Altogether, the collection of prokaryotic SNARE-like sequences found by our bioinformatic screen contained only 20 candidate sequences for TA protein (Methods). The sequences were contained in smaller clusters and as singletons and had only moderate e-values (Supplementary Information, Section 1). Cluster 8 contained sequences from several closely related species of the genus Variovorax (γ-proteobacteria). These sequences were about 10 residues too short for a SNARE motif.

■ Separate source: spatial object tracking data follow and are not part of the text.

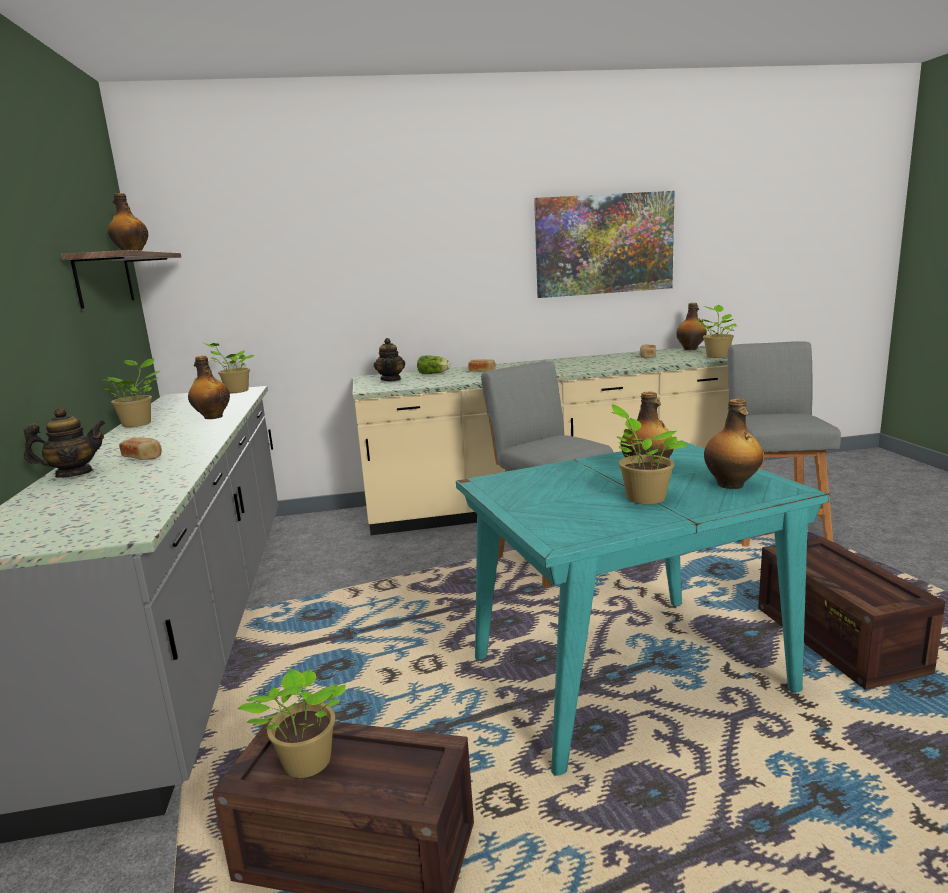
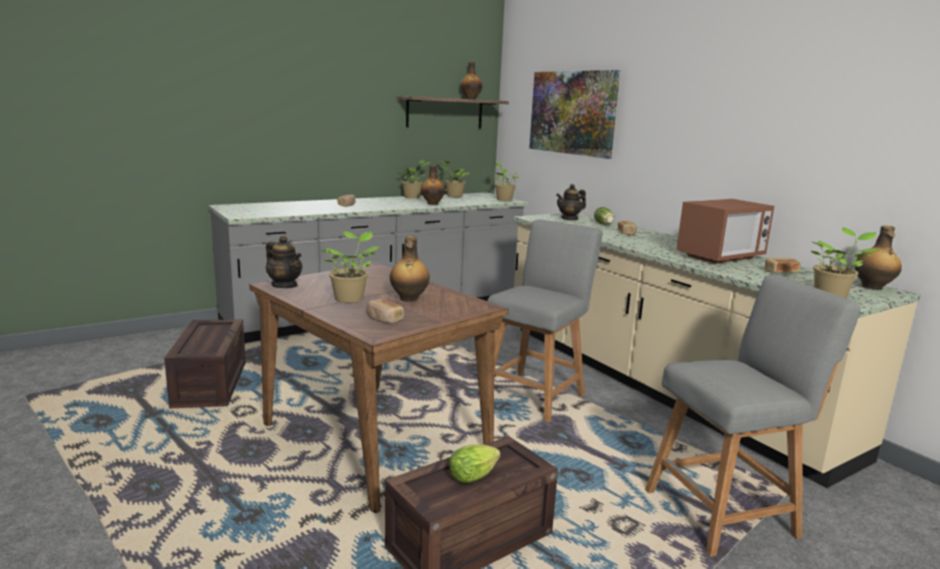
camera: 65 degrees right, 0 degrees up
teapot [24,408,106,478] -> teapot moved to [266,236,302,288]
potted plant [237,669,346,778] -> potted plant moved to [439,160,470,197]
turquoise dining table [456,440,829,776] -> brown dining table [250,263,508,513]
picture [534,191,675,298] -> picture moved to [529,70,620,159]
bottle [704,399,763,489] -> bread [366,299,404,324]
none -> lettuce [449,444,501,483]
none -> microwave [676,199,774,264]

Cluster 40, containing TA proteins from the genus Methylobacterium (α-proteobacteria), was even less enticing, as it was too short and lacked a central glutamine. By contrast, Cluster 28 containing a pair of related sequences (OLS22354.1 and PWI47941.1) from two metagenomes of the Asgard group, Heimdallarchaeota archaeon LC_2 5 and B3-JM-08 17, looked like promising candidates. Both sequences possess an entire SNARE motif and a central glutamine residue within the motif and the motif was connected to a TMD via a short linker. Most strikingly, both sequence’s N-terminal regions are predicted to contain α-helices that may fold into a three-helix bundle, a structural feature found in the vast majority of eukaryotic Q-SNARE subtypes (Extended Data Fig. 1; Supplementary Information, Section 2). Overall, these two Asgard sequences posed the good prototypic prokaryotic SNARE protein candidates uncovered. This observation was intriguing, as this archaeal lineages is considered to be the closest extant relative of eukaryotes5,17,18 and the existence of functional SNARE proteins within this lineage would provide fascinating insights into the origin of intracellular trafficking and eukaryotes in general. However, do these Asgard genes really encode SNARE proteins?